• Excerpted passage:
[Start of section]

In college I had, you know, talked to a couple of women and like I wouldn't necessarily even call it dating, we would go out and stuff, but never fully like truly dated anyone out loud. And then I had I met my ex-husband after college. He was a musician and he lived a lifestyle that was very fluid and open and not gender fluid type, but not not that actually, cause he would go on to, he was a musician and he would go on tour and he would like come home wearing a sarong and he would like like, if there was no question, but whenever he would get mad at me he would say, if you left me a beef or a woman, wouldn't it? And that just would always also that punch, the gut punching feeling would come back and I'd just be like, whatever, you're drunk, whatever. And then what was that? I would have been 34. Nope, 33. And I went to a women's march. He was, he was gone. He was at a festival and I went to a women's march and we had been married for six ish years together, for almost 10.

[End of section]

• Supplied entries:
[Start of section]

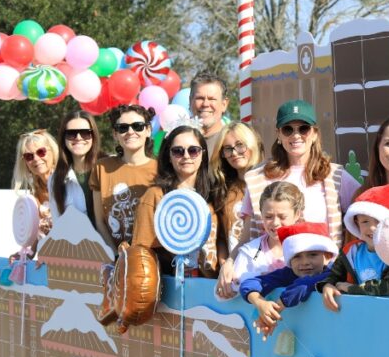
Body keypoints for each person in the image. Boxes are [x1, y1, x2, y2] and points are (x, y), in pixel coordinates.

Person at [241, 100, 358, 246]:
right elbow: (245, 238)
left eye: (303, 129)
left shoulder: (336, 176)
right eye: (288, 129)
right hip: (268, 266)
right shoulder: (257, 178)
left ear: (314, 133)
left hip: (324, 266)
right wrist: (230, 262)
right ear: (278, 134)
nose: (296, 135)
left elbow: (360, 222)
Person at [131, 126, 224, 277]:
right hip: (170, 288)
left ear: (202, 154)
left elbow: (222, 239)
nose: (186, 156)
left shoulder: (214, 194)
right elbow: (142, 251)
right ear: (168, 156)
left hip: (211, 286)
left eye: (193, 150)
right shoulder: (156, 196)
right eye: (178, 151)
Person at [318, 184, 389, 312]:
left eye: (378, 221)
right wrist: (327, 285)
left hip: (387, 315)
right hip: (357, 313)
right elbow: (334, 275)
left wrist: (354, 289)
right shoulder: (351, 251)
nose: (372, 228)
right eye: (365, 222)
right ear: (356, 224)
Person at [241, 222, 338, 337]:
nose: (305, 262)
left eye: (313, 254)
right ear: (289, 261)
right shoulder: (289, 273)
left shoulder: (334, 273)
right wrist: (260, 303)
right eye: (297, 256)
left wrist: (277, 309)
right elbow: (249, 283)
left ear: (327, 256)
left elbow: (303, 286)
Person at [89, 105, 157, 250]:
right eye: (123, 128)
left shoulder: (161, 171)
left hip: (151, 259)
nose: (130, 132)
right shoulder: (101, 168)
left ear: (148, 131)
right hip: (113, 259)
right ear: (115, 134)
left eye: (138, 126)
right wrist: (115, 255)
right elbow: (100, 220)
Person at [213, 122, 265, 298]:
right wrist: (225, 266)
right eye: (227, 149)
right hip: (232, 279)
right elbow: (220, 237)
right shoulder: (224, 189)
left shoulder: (269, 180)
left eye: (239, 145)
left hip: (264, 274)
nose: (234, 153)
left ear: (251, 144)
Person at [227, 181, 305, 294]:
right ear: (261, 214)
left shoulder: (308, 249)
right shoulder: (249, 252)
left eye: (282, 216)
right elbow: (232, 290)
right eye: (268, 216)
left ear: (297, 214)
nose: (275, 223)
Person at [50, 111, 101, 220]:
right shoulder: (55, 180)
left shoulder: (109, 167)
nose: (78, 138)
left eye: (85, 133)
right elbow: (58, 224)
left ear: (93, 136)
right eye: (71, 133)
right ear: (63, 139)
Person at [12, 129, 57, 239]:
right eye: (29, 156)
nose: (36, 159)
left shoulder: (67, 182)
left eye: (41, 152)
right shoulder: (34, 192)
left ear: (53, 152)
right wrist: (27, 252)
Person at [190, 72, 230, 156]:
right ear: (190, 101)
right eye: (200, 98)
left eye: (212, 99)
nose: (205, 104)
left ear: (224, 104)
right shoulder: (177, 141)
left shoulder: (232, 141)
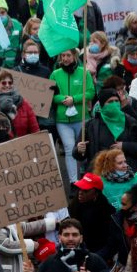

[End of section]

• Problems and tasks:
A: In the personal account, what did the speaker's ex-husband do for a living?
B: For each statement, say whether the personal account agrees, and quote the words that settle it. (i) The speaker met the ex-husband while in college. (ii) The ex-husband was at a festival when the speaker went to a women's march. (iii) The speaker and the ex-husband had been married for about ten years at the time of the march.
C: Write a continuation of the personal account, starting right after its final sentence.

• Responses to the exercise:
A: He was a musician.

B:
(i) No: "I met my ex-husband after college."
(ii) Yes: "He was at a festival and I went to a women's march"
(iii) No: "we had been married for six ish years together, for almost 10."

C:
Speaker 1:

And the woman who was speaking came out when she was 55. And she said her biggest regrets, that she wishes she wouldn't have waited so long to feel so good, to feel so free. And I just went home and started bawling and bawling, and bawling and I just remember like you have to tell him, it's not fair to you, it's not fair to him. And he came home the next day and we had this beautiful house that was on the edge of town and there was a hammock outside and I just went outside because I couldn't be around him. But it wasn't him. It was just like I felt nauseous with myself and I just wanted to say it, but I didn't know how to say it. And so I just kind of kept walking around and like I was walking by this hammock and finally I just sat in it and he was like just tell me what's wrong.

Speaker 1:

And in his mind he's like have you cheated on me? Have you done this? Have you done X or whatever it is? And I said I'm gay. He just paused and I said it's not fair to you, I can't do this anymore. I don't want to waste quote, unquote waste time. I don't want to waste your time and we had always had a relationship that was very like he owned his own business and it was.

Speaker 1:

We were great friends. And the first thing he said was did I do anything wrong? And I was like no, no, and I didn't mean it in a bad way. But I was like this isn't about you at all. And so I explained what had happened the day before and I was like I don't think it's, I don't want to get to 55. I think I'm at 33, I don't want to get another 22 years and wish I would have done something different". And I was like it's not fair. You could have this whole other existence and this whole other human experience, and so could I. And it just like from there it turned into. So I don't think he fully understood right away that that meant divorce Because we were such good friends. It was like, okay, well, we'll just still live in the house together and it'll be fine.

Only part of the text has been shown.